April 21st, 2015
from the Cleveland Fed
During the Great Recession, lending standards tightened, making it difficult for some borrowers to get or refinance their mortgages. Several indicators suggest that conditions have eased up, and credit may be more available now. But since the financial crisis was precipitated by lending standards that were so loose that credit was extended even to borrowers who did not have the ability to pay it back, there is heightened sensitivity to the possibility that we could go too far again. In light of that concern, we investigate the degree to which FHA lending is being extended to creditworthy borrowers.
The Federal Housing Administration (FHA) is a government agency that has been helping borrowers to obtain mortgage loans since 1934. The FHA makes mortgage loans more accessible chiefly by allowing qualified borrowers to provide lower down payments. Traditional loans require a down payment of up to 20 percent of a home's purchase price, while down payments for FHA-facilitated loans can be as low as 3.5 percent. For this service, the FHA charges a mortgage insurance premium (MIP), which is calculated in terms of basis points and is a percentage of the amount financed. The premium - which is often interpreted as a measure of housing affordability - was around 50 basis points before the crisis but rose steeply after it,hitting 135 in 2013. In January 2015, the MIP rate was lowered substantially, to 85 basis points.
Before the subprime mortgage boom, FHA loans were an important source of credit for first-time home buyers and borrowers with less than prime credit ratings. In 2001, for example, 21.6 percent of all new mortgage loans were backed by the FHA. But in 2003, subprime loans began to take off, and FHA lending began to decline. By 2005, subprime loans represented 16.3 percent of the mortgage market and FHA loans were down to 3.5 percent.
While the FHA was still offering favorable mortgage terms for qualified borrowers, subprime lenders were offering a much easier and faster application process, at times with no down payment requirement.
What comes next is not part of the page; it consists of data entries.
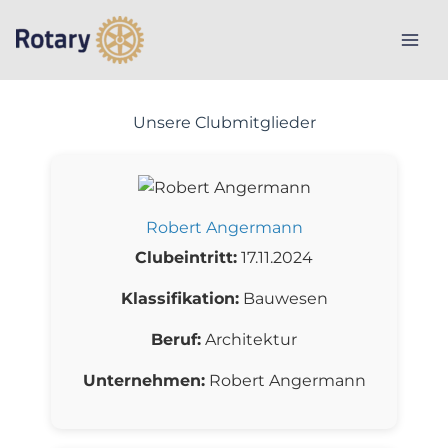
Skip
to
content
Unsere Clubmitglieder
Robert Angermann
Clubeintritt:
17.11.2024
Klassifikation:
Bauwesen
Beruf:
Architektur
Unternehmen:
Robert Angermann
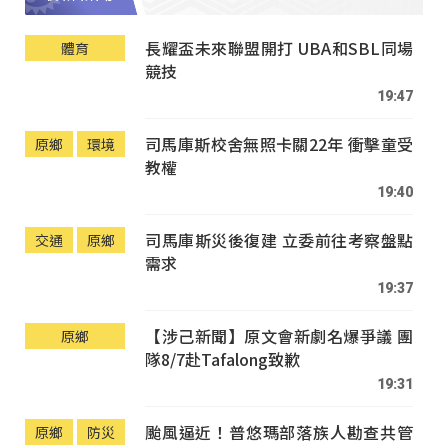
長耀盃未來聯盟開打 UBA和SBL同場
體育
競技
19:47
司馬庫斯校舍無照卡關22年 衝擊童受
原鄉
環境
教權
19:40
司馬庫斯災後復建 立委前往考察盤點
交通
原鄉
需求
19:37
【涉己新聞】原文會新劇名爆爭議 團
原鄉
隊8/7赴Tafalong致歉
19:31
颱風逼近！普悠瑪部落族人勘查共管
原鄉
防災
When lending standards tightened after the subprime market crashed in the middle of 2007, three types of potential borrowers could no longer obtain a mortgage loan: borrowers who would have gotten a subprime loan had the subprime market continued to exist, borrowers with subprime mortgages who needed to refinance into loans with better terms, and borrowers who could not afford large down payments but were otherwise creditworthy.
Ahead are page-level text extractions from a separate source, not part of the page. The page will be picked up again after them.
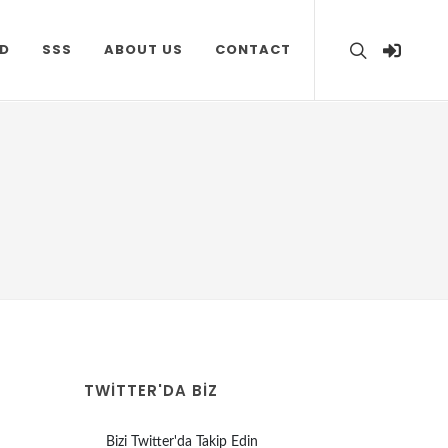
D
SSS
ABOUT US
CONTACT
TWITTER'DA BİZ
Bizi Twitter'da Takip Edin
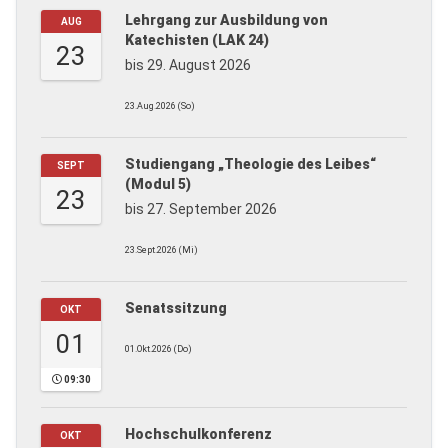
Lehrgang zur Ausbildung von
AUG
Katechisten (LAK 24)
23
bis 29. August 2026
23.Aug.2026 (So)
Studiengang „Theologie des Leibes“
SEPT
(Modul 5)
23
bis 27. September 2026
23.Sept.2026 (Mi)
Senatssitzung
OKT
01
01.Okt.2026 (Do)
09:30
Hochschulkonferenz
OKT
To assist some of these underserved people, the FHA began to increase its lending at the end of 2007, regaining market share which eventually peaked at 43.8 percent of mortgage market originations in November of 2009. During this timeframe, FHA-supported mortgage originations increased more than 500 percent. After the recession, FHA-supported lending steadily declined to around 11 percent of all purchase mortgage originations, where it remains.
An open question is which of the three types of borrowers unable to get loans after 2007 is getting them now? Hopefully, credit conditions have relaxed to the point where underserved but creditworthy borrowers are getting credit, and bad credit risks are still being excluded. To answer this question, we check if the composition of after-crisis FHA originations resembles the pre-crisis subprime market in terms of borrowers' credit scores. We split all FHA originations into four groups by the borrowers' FICO score. We find that prior to the recession in November 2007, 62.8 percent of FHA borrowers were either deep subprime (scores less than 600) or subprime (scores between 601 and 660). However, when FHA loans began to increase at the end of 2007, FHA lending to deep subprime borrowers was in decline and ended completely by 2010. Since then, FHA loans have been going more often to prime (with scores above 700) and near-prime (with scores between 661 and 700) borrowers. Currently, 73.9 percent of FHA-originated loans go to prime or near-prime borrowers.
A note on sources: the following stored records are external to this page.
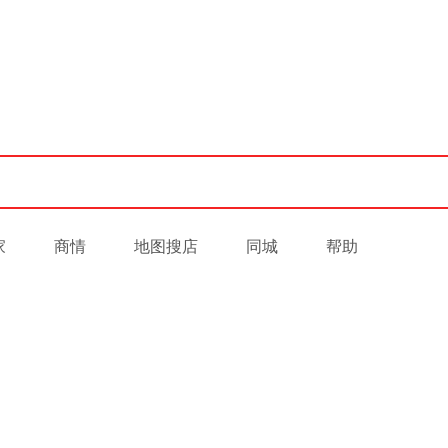
家
商情
地图搜店
同城
帮助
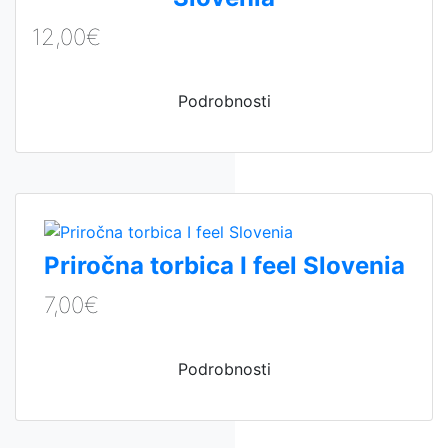
12,00€
Podrobnosti
Priročna torbica I feel Slovenia
7,00€
Podrobnosti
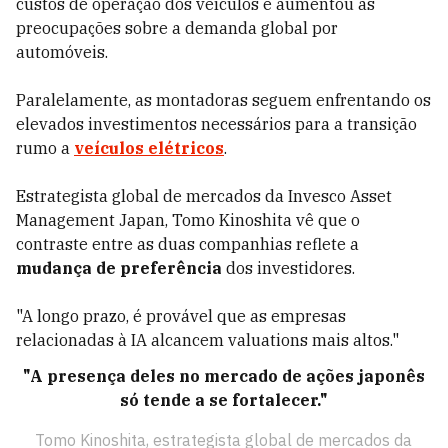
custos de operação dos veículos e aumentou as
preocupações sobre a demanda global por
automóveis.
Paralelamente, as montadoras seguem enfrentando os
elevados investimentos necessários para a transição
rumo a
veículos elétricos
.
Estrategista global de mercados da Invesco Asset
Management Japan, Tomo Kinoshita vê que o
contraste entre as duas companhias reflete a
mudança de preferência
dos investidores.
"A longo prazo, é provável que as empresas
relacionadas à IA alcancem valuations mais altos."
"A presença deles no mercado de ações japonês
só tende a se fortalecer."
Tomo Kinoshita, estrategista global de mercados da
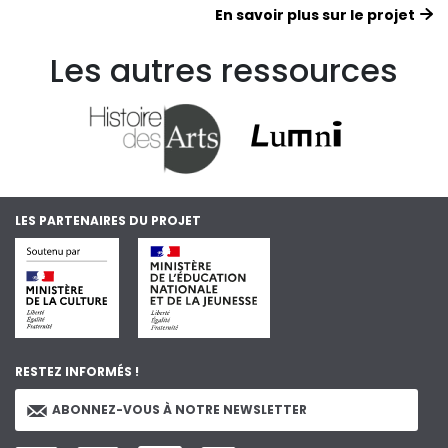
En savoir plus sur le projet
Les autres ressources
LES PARTENAIRES DU PROJET
RESTEZ INFORMÉS !
ABONNEZ-VOUS À NOTRE NEWSLETTER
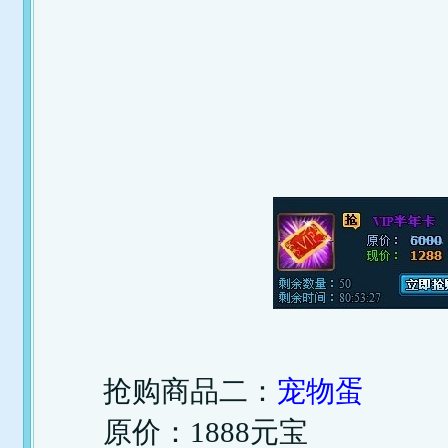
抢购商品二：
宠物蛋
原价：1888元宝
We also compare the performance of subprime loans made by the FHA with that of subprime loans made by other lenders. We look at the rate of default, which is defined as a loan in any of the following conditions: those with more than two missed monthly payments, those in foreclosure, or those that are REO ("real estate owned," meaning the bank reposessed the home). We see that in the 2000s and prior to the recession, both the FHA's subprime and deep subprime loans performed about as badly as the subprime loans of non-FHA lenders: between 7.8 and 20.6 percent of the FHA's deep-subprime loans were in default, and between 3.6 and 10.5 percent of the FHA's subprime loans were in default, while between 7.9 to 25.2 percent of non-FHA lenders' total subprime loans defaulted.
Although the standards for FHA originations have improved substantially in that originations to the deep subprime segment stopped and originations to near-prime and prime segments increased, the performance of the overall FHA mortgage market has not improved. The default rate of all FHA loans combined is still higher than it was before the onset of the subprime boom in 2003.
The reason for the underperformance of the overall FHA market even with the improved standards is seen when analyzing the stock of outstanding FHA loans. Outstanding loans are those that were previously originated. Despite the fact that deep subprime loans ceased to be originated after 2010, they still represent 6.2 percent of all outstanding FHA loans. Likewise, subprime loans still constitute 30.5 percent. However, if the FHA continues to facilitate lending to more creditworthy borrowers, the performance of the overall FHA market is poised to improve in the future.